- Soundtrack Album Disc Cover

Soundtrack album by S. Thaman
- Released: 12 September 2010
- Recorded: 2010
- Genre: Feature film soundtrack
- Length: 29:14
- Language: Telugu
- Label: Aditya Music
- Producer: S.S Thaman

S. Thaman chronology
| Nagaram (2010) | Brindavanam (2010) | Ragada (2010) |

= Brindavanam (soundtrack) =

Brindavanam is the soundtrack to the 2010 Telugu romance film of the same name, directed by Vamsi Paidipally and starring N. T. Rama Rao Jr., Kajal Aggarwal and Samantha Ruth Prabhu. The soundtrack album originally includes eight tracks composed by S. Thaman and was released on 12 September 2010. The release coincided with a promotional event held at Shilpakala Vedika in Hyderabad, India. The album was officially released by Aditya Music. The audio went on to receive enormously positive response from reviewers and audience alike.

== Release ==
The soundtrack was composed by S. S. Thaman marking his first collaboration with both Vamsi Paidipally and N. T. Rama Rao Jr. respectively. The music was released on the night of 12 September 2010 through Aditya Music label at Shilpakala Vedika in Hyderabad and Venu Madhav and Udaya Bhanu hosted the function.

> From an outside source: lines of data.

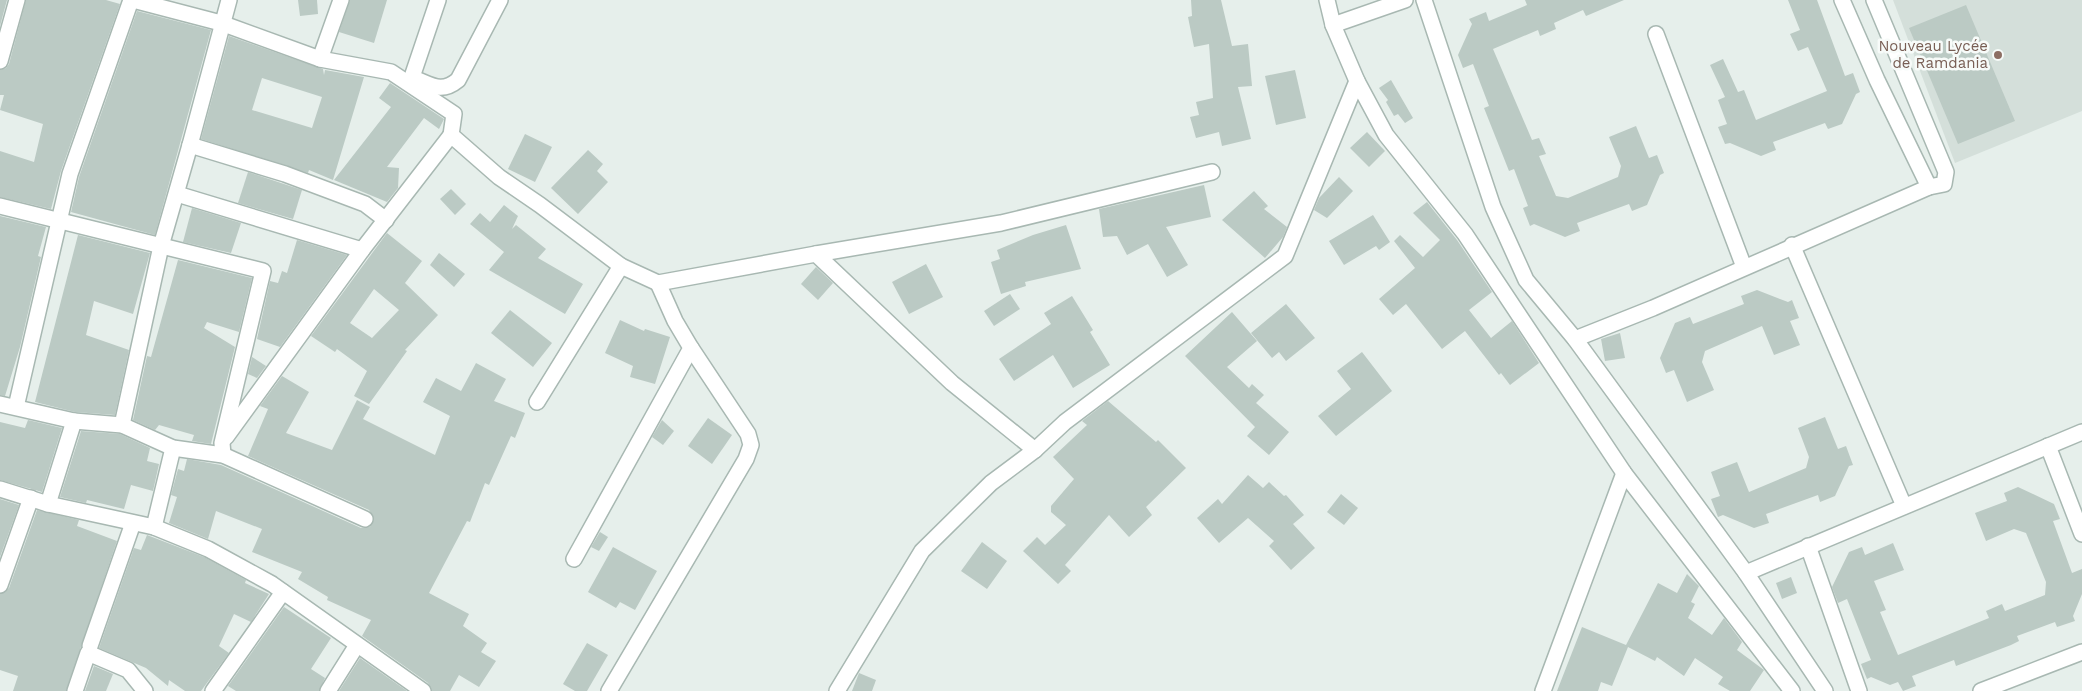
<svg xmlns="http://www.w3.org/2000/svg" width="2082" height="691" font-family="'Work Sans',sans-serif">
	<rect width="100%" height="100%" fill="#e6efeb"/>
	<polygon fill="#d4dfda" points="1893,0 2082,0 2082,111 1955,163"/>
	<g fill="#bbcac4" fill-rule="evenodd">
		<polygon points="0,0 7,0 0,26"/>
		<polygon points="26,0 106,0 120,4 61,171 51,209 0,197 0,151 34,162 43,124 0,110 4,95 0,95 0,70 6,68 9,64"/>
		<polygon points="298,0 317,0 318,14 300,16"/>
		<polygon points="350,0 387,0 374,43 339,32"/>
		<polygon points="1191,0 1221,0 1232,46 1248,44 1252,86 1238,87 1251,139 1222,146 1219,132 1196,138 1190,117 1199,115 1196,102 1213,98 1209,44 1194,47 1188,17 1192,16"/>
		<polygon points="1525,0 1624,0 1586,16 1583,10 1554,23 1556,29 1540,36 1538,30 1493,49 1532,140 1539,138 1546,154 1539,156 1556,196 1568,198 1618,177 1621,166 1609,137 1636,126 1649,158 1657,155 1664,173 1660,175 1647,205 1632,211 1629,204 1577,223 1580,231 1565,237 1534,224 1530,226 1523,208 1528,206 1514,169 1509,171 1484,108 1489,106 1473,64 1463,68 1458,55 1472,24 1469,19 1486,12 1489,21 1527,5"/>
		<polygon points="1788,0 1817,0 1845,76 1853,73 1860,92 1856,94 1842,124 1828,129 1825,123 1773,142 1776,150 1761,156 1730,143 1725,144 1718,127 1727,124 1718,100 1725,97 1710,65 1723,59 1738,92 1744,90 1756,120 1827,91 1808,47 1798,51 1790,34 1800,30"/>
		<polygon points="1966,5 2015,121 1958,144 1909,28"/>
		<polygon points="137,11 211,30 155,235 71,212 79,177"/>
		<path d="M229 36 323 69 324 75 325 70 364 77 333 180 309 170 308 173 201 139ZM262 78 322 97 312 128 252 110Z"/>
		<polygon points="1295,70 1306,118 1276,125 1265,76"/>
		<polygon points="1391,80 1413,118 1405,123 1398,114 1394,116 1386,102 1388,100 1379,88"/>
		<polygon points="390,83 444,119 439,129 424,118 387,167 399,168 398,188 387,202 334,180 391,107 379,98"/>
		<polygon points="1367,132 1385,151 1369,167 1350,148"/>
		<polygon points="525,134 552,147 535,182 508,169"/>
		<polygon points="588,150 603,164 597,171 608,182 578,214 551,188"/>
		<polygon points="248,172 302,190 293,219 238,203"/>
		<polygon points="1339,177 1353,191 1327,218 1314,210 1319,198"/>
		<polygon points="1204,185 1211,217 1166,227 1188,265 1167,277 1148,244 1127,255 1117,236 1103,237 1099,209"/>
		<polygon points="451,189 466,204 455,215 440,199"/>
		<polygon points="1254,191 1268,206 1264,209 1287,227 1283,237 1265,258 1222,220"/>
		<polygon points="1427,202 1457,240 1492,292 1469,310 1491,338 1512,321 1539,363 1510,385 1501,373 1499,375 1465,331 1442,349 1406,304 1393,315 1379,299 1415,268 1394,241 1400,235 1423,257 1440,240 1413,213"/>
		<polygon points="504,205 518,216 512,229 516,225 546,249 538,258 583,284 565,314 489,270 504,252 470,224 480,213 490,222"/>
		<polygon points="192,208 241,223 231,253 183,242"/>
		<polygon points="1373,215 1390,242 1379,250 1376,246 1344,265 1329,241"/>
		<polygon points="0,216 46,227 38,256 41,257 20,347 5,396 0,395"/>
		<polygon points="1066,225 1081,269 1025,282 1026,286 1001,294 991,262 1000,259 997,250 1033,235"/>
		<path d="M387 233 422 261 405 283 438 315 405 350 407 351 369 404 354 396 367 371 337 349 335 352 311 336ZM374 289 399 310 372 338 350 323Z"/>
		<polygon points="78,235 150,253 133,314 94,301 86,335 129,350 115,415 75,412 35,402"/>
		<polygon points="297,240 347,255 280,347 257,339 270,281 278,283 282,271 287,273"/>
		<polygon points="439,253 465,274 454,287 430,265"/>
		<polygon points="178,260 252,278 239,332 207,322 204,328 235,347 211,444 192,441 194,435 159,425 155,430 133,420 147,356 151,357"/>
		<polygon points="926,264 943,297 909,314 892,282"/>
		<polygon points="816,267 833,283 818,300 801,284"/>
		<polygon points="1757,290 1788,302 1792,300 1799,318 1790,321 1800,345 1774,355 1762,326 1705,351 1702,362 1714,390 1687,402 1674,370 1666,373 1660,358 1675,323 1690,317 1693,324 1744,304 1741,296"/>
		<polygon points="1010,294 1020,309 994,326 984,311"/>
		<polygon points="1072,296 1093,330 1090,332 1110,365 1073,388 1053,355 1014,381 999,359 1051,324 1044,313"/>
		<polygon points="1286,304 1315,338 1286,361 1279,352 1272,358 1251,333"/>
		<polygon points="510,310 552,343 533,367 491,333"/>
		<polygon points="1232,312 1257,341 1227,367 1249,388 1252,384 1264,395 1256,403 1289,432 1269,455 1247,436 1255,427 1185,356"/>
		<polygon points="620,320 644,331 645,329 670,337 655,384 630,377 633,366 605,353"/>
		<polygon points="1620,333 1625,358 1605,361 1601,339"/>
		<polygon points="1362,352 1392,391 1336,436 1318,416 1351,389 1337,371"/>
		<polygon points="252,357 266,366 257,378 248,374"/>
		<polygon points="476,363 506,379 494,401 525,413 515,438 511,436 489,485 485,483 470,522 467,521 429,593 469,614 463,626 487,643 481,652 496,661 479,687 459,675 450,691 432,691 428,683 362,636 371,620 327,600 328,597 298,579 302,572 252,552 262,529 216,511 208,539 169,523 177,497 171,495 178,469 184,471 187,459 221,465 361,528 370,527 374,519 369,510 248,456 268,409 260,406 282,376 309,392 286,433 332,450 357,400 370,407 363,419 435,455 450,416 423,402 436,378 461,391"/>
		<polygon points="1108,401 1156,442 1158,440 1186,468 1146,507 1152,515 1129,537 1109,515 1065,565 1071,571 1058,584 1023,551 1037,537 1045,545 1066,525 1051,512 1051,506 1074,479 1053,457 1087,425 1082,421"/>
		<polygon points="1825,417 1838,449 1846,446 1853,465 1849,466 1835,496 1820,502 1818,495 1766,514 1769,523 1754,528 1723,515 1718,517 1711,499 1720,496 1711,472 1737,462 1749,492 1806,468 1809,457 1798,428"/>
		<polygon points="708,418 732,435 712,464 688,446"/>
		<polygon points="28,420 62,428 42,492 0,480 0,422 25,428"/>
		<polygon points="662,420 674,431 663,445 652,437"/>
		<polygon points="81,431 120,434 150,448 147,461 159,464 153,491 131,485 124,509 87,500 86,503 60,497"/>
		<polygon points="1248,475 1263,488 1269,482 1284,496 1286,495 1304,515 1293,524 1315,548 1291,570 1269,546 1274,541 1248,518 1219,543 1197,518 1218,499 1222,504"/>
		<polygon points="2018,487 2054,504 2060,519 2053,521 2072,573 2082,569 2082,594 2073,616 2075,621 2057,627 2055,622 2017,636 2019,641 2011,645 1956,666 1954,660 1912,676 1916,686 1903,691 1898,682 1890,685 1871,677 1867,679 1861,664 1871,660 1847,599 1838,603 1832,587 1849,552 1862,547 1865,555 1893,543 1904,570 1874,581 1886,610 1880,612 1898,655 1989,618 1986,611 2002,604 2005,611 2045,595 2046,582 2026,533 2014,529 1986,541 1975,513 2007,501 2004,493"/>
		<polygon points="1341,494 1358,508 1344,525 1327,512"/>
		<polygon points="0,499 19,505 0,557"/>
		<polygon points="37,510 79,520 77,526 117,541 66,691 13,691 18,676 0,670 0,594 9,588"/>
		<polygon points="600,532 608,537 599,551 591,547"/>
		<polygon points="147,535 204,557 246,580 245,583 269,594 251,622 234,614 219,646 229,653 201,691 185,691 169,680 168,686 146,668 99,648 134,548 141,550"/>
		<polygon points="982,542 1007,561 987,589 961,571"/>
		<polygon points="613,547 657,571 635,610 620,602 616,608 588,592"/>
		<polygon points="1687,574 1699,586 1691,602 1695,604 1688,618 1712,635 1724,618 1742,642 1737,650 1764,670 1750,691 1730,691 1718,684 1723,677 1695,658 1684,676 1657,657 1655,661 1628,647 1612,686 1601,682 1598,691 1557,691 1582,627 1626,645 1658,583 1677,593"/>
		<polygon points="1791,577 1797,593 1782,599 1776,583"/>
		<polygon points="284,607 331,638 311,669 325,678 319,691 236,691 228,686"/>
		<polygon points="587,643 608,655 587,691 575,691 563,684"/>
		<polygon points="360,658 407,691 339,691"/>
		<polygon points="94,666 113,674 106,691 85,691"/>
		<polygon points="859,673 876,680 872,691 852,691"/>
	</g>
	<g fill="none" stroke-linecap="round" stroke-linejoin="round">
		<defs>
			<g id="street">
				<polyline points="133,0 221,23 320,59 391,72 454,114 451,135 499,177 540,205 621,266 658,283 816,254 952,383 1035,450"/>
				<polyline points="1327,0 1333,25 1357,81 1386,135 1465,234 1624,473 1792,691"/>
				<polyline points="1424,0 1493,207 1526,280 1575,339 1746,573 1825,691"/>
				<polyline points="1842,0 1877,80 1929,187"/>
				<polyline points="1333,25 1405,0"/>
				<polyline points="1656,34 1744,267"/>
				<polyline points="320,59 341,0"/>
				<polyline points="0,61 17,0"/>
				<path d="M413 78C432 85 441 94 458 80L500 0"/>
				<polyline points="410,83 438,0"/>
				<polyline points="190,145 229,0"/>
				<polyline points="177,194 362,250"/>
				<polyline points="0,206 263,271 222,443 223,455"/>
				<polyline points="1792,245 1904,506"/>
				<polyline points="816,254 1001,223 1212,172"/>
				<polyline points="1575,339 1653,308 1929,187 1944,184 1946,172 1874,0"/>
				<polyline points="537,402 621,266"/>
				<polyline points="0,404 74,421 122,425 173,448 223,455 365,519"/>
				<polyline points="16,407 70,174 131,0"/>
				<polyline points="122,425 161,246 190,145 285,174 365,204 386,220"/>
				<polyline points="226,437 362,250 451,135"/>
				<polyline points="2048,446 2082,534"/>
				<polyline points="0,489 48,504 154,527 208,549 272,584 423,691"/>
				<polyline points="48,504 74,421"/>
				<polyline points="154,527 173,448"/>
				<polyline points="1808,546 1859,691"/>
				<polyline points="574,559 691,348 675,321 658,283"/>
				<polyline points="1746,573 2082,432"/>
				<polyline points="0,585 31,498"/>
				<polyline points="90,646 133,523"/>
				<polyline points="75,691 88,653 128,670 145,691"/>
				<polyline points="213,691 283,592"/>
				<polyline points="328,691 357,645"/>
				<polyline points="609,691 746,459 751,445 748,434 691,348"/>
				<polyline points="837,691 922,551 991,483 1035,450 1065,422 1285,256 1357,81"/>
				<polyline points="1543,691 1624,473"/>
				<polyline points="1981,691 2082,652"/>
			</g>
		</defs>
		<use href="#street" stroke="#a8b8b2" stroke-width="18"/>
		<use href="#street" stroke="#fff" stroke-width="15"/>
	</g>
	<circle fill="#8d6e63" stroke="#f7fbf9" stroke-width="2" cx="1998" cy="55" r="5"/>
	<g text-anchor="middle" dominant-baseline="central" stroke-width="5" stroke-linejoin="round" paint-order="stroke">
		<g font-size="15" fill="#785e54" stroke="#f7fbf9" text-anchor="end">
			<text x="1988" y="46">Nouveau Lycée<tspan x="1988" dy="17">de Ramdania</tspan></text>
		</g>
	</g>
</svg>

Telugu film personalities including K Raghavendra Rao, S S Rajamouli, Siddharth, M. M. Keeravani, Prabhas, Samantha, Kajal Aggarwal, Koti, Boyapati Srinu, Brahmaji, K S Rama Rao, Chota K Naidu, Meher Ramesh, Sri Hari, Ashwini Dutt, Brahmanandam and Vijayan attended the audio release function.

== Track-List ==

| No. | Title | Lyrics | Artist(s) | Length |
|---|---|---|---|---|
| 1. | "Theme of Hero" | Ananta Sriram | Geetha Madhuri | 0:50 |
| 2. | "Yuvakula" | Krishna Chaitanya | Remo Fernandes, Ranjith | 3:56 |
| 3. | "Eyi Raja" | Ananta Sriram | Shankar Mahadevan, Shreya Ghoshal, Geetha Madhuri, Karthik (chorus), Ranjith (chorus), S.S. Thaman (chorus) | 5:00 |
| 4. | "Nijamena" | Ananta Sriram | Karthik, Suchitra | 4:36 |
| 5. | "Vachadura" | Ramajogayya Sastry | Ranjith, M. M. Keeravani, Koti | 4:31 |
| 6. | "Oopirage" | Ramajogayya Sastry | Rahul Nambiar | 3:03 |
| 7. | "Chinnadho" | Ananta Sriram | Sukhwinder Singh, Geetha Madhuri | 5:03 |
| 8. | "Mojjaray" | Ananta Sriram | Baba Sehgal, Ranjith, Nikitha Nigam | 2:00 |
| Total length: |  |  |  | 29:14 |

== Reception ==
The album received positive response. IndiaGlitz gave a review stating "Thaman’s a great drummer and his beats in this album stand testimony to that. He’s composed an urban album that has quite a few ‘ear’ning songs with ‘Eyi Raja’, ‘Oopiri Aage’ and ‘Mojjarey’ standing out!". Cinegoer.net gave a review stating "After Kick, Thaman S. composes for this NTR Jr. starrer, Brindavanam. In keeping with the title and possible theme of the movie, an air of celebration and Indianness dominates the music. Some of the songs have nothing new/fresh to offer while the fast-paced folk-inspired numbers are better. Overall, a decent album but nothing earth-shattering." 123telugu.com gave a review stating "Overall the songs of Brindaavanam are fast, most of them soulful, enjoyable and a touch catering to the lovers of mass numbers. Most Telugu music directors have been going the Rahman way focusing on a fast beat while the song is slow. This album is an exception, where the songs are as fast as they can get. Thaman manages to keep everyone interested with his tunes, in spite of the pressure to cater to dance needs of Jr.NTR." greatandhra.com gave a review stating "Overall, the entire album is filled with fast beats, tangy lyrics, peppy vocals. While the entire feel of the album is up and high, it would have balanced the listener’s mind if a proper slow song and a romantic melody was added to it. The heartbeat picks up at all times so the songs may go well with the youngsters but not so much for the family or the matured music lovers."